Researchers from MIT and several other institutions have introduced an innovative technique that enhances the problem-solving capabilities of large language models by integrating programming and natural language. This new method, termed natural language embedded programs (NLEPs), significantly improves the accuracy and transparency of AI in tasks requiring numerical or symbolic reasoning.
Traditionally, large language models like those behind ChatGPT have excelled in tasks such as drafting documents, analysing sentiment, or translating languages. However, these models often struggle with tasks that demand numerical or symbolic reasoning. For instance, while a model might recite a list of U.S. presidents and their birthdays, it might falter when asked to identify which presidents elected after 1950 were born on a Wednesday. The solution to such problems lies beyond mere language processing.
MIT researchers propose a groundbreaking approach where the language model generates and executes a Python program to solve complex queries. NLEPs work by prompting the model to create a detailed program that processes the necessary data and then presents the solution in natural language. This method enhances the model's ability to perform a wide range of reasoning tasks with higher accuracy.
How NLEPs Work
NLEPs follow a structured four-step process. First, the model identifies and calls the necessary functions to tackle the task. Next, it imports relevant natural language data required for the task, such as a list of presidents and their birthdays. In the third step, the model writes a function to calculate the answer. Finally, it outputs the result in natural language, potentially accompanied by data visualisations.

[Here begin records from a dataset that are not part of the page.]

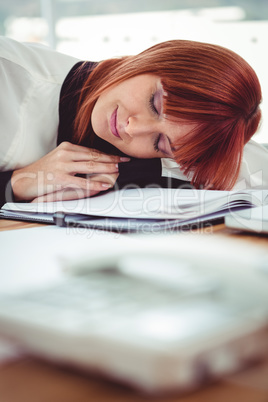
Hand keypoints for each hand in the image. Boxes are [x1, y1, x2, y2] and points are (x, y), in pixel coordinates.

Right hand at [11, 142, 129, 201]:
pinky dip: (95, 183)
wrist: (25, 179)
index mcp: (67, 147)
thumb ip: (75, 159)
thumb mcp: (59, 159)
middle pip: (94, 156)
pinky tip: (104, 185)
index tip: (120, 157)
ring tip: (118, 171)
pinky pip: (82, 181)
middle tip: (124, 162)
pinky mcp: (60, 178)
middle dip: (111, 160)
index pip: (92, 150)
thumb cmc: (44, 170)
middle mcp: (66, 153)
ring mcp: (63, 165)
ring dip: (106, 168)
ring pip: (90, 166)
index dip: (107, 154)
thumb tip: (93, 162)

This structured approach allows users to understand and verify the program's logic, increasing transparency and trust in the AI's reasoning. Errors in the code can be directly addressed, avoiding the need to rerun the entire model, thus improving efficiency.
One significant advantage of NLEPs is their generalizability. A single NLEP prompt can handle various tasks, reducing the need for multiple task-specific prompts. This makes the approach not only more efficient but also more versatile.
The researchers demonstrated that NLEPs could achieve over 90 percent accuracy in various symbolic reasoning tasks, outperforming traditional task-specific prompting methods by 30 percent. This improvement is notable even when compared to open-source language models.
NLEPs offer an additional benefit of improved data privacy. Since the programs run locally, sensitive user data does not need to be sent to external servers for processing. This approach also allows smaller language models to perform better without expensive retraining.
Despite these advantages, NLEPs rely on the model's program generation capabilities, meaning they may not work as well with smaller models trained on limited datasets. Future research aims to enhance the effectiveness of NLEPs in smaller models and explore how different prompts can further improve the robustness of the reasoning processes.
The introduction of natural language-embedded programs marks a mounting step forward in combining the strengths of programming and natural language processing in AI. This innovative approach not only enhances the accuracy and transparency of language models but also opens new possibilities for their application in complex problem-solving tasks. As researchers continue to refine this technique, NLEPs could become a cornerstone in the development of trustworthy and efficient AI systems.